§ **Provided records**:
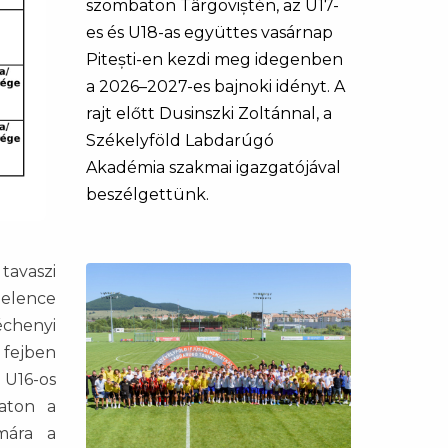
szombaton Târgoviștén, az U17-
es és U18-as együttes vasárnap
Pitești-en kezdi meg idegenben
a 2026–2027-es bajnoki idényt. A
rajt előtt Dusinszki Zoltánnal, a
Székelyföld Labdarúgó
Akadémia szakmai igazgatójával
beszélgettünk.
tavaszi
Gelence
échenyi
k fejben
 U16-os
baton a
ámára a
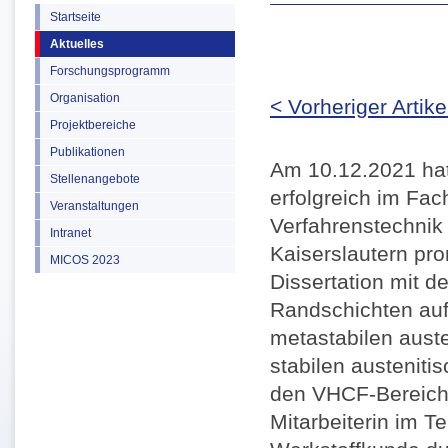
Startseite
Aktuelles
Forschungsprogramm
Organisation
< Vorheriger Artike
Projektbereiche
Publikationen
Am 10.12.2021 hat
Stellenangebote
erfolgreich im Fa
Veranstaltungen
Verfahrenstechnik 
Intranet
Kaiserslautern pro
MICOS 2023
Dissertation mit 
Randschichten au
metastabilen aust
stabilen austenit
den VHCF-Bereich"
Mitarbeiterin im T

§ **Work task**:
Write out every line of text from the entries above, keeping each line unchanged and in its original order. Leave the pictures out of your answer.

§ **Exercise response**:
szombaton Târgoviștén, az U17-
es és U18-as együttes vasárnap
Pitești-en kezdi meg idegenben
a 2026–2027-es bajnoki idényt. A
rajt előtt Dusinszki Zoltánnal, a
Székelyföld Labdarúgó
Akadémia szakmai igazgatójával
beszélgettünk.
tavaszi
Gelence
échenyi
k fejben
 U16-os
baton a
ámára a
Startseite
Aktuelles
Forschungsprogramm
Organisation
< Vorheriger Artike
Projektbereiche
Publikationen
Am 10.12.2021 hat
Stellenangebote
erfolgreich im Fa
Veranstaltungen
Verfahrenstechnik 
Intranet
Kaiserslautern pro
MICOS 2023
Dissertation mit 
Randschichten au
metastabilen aust
stabilen austenit
den VHCF-Bereich"
Mitarbeiterin im T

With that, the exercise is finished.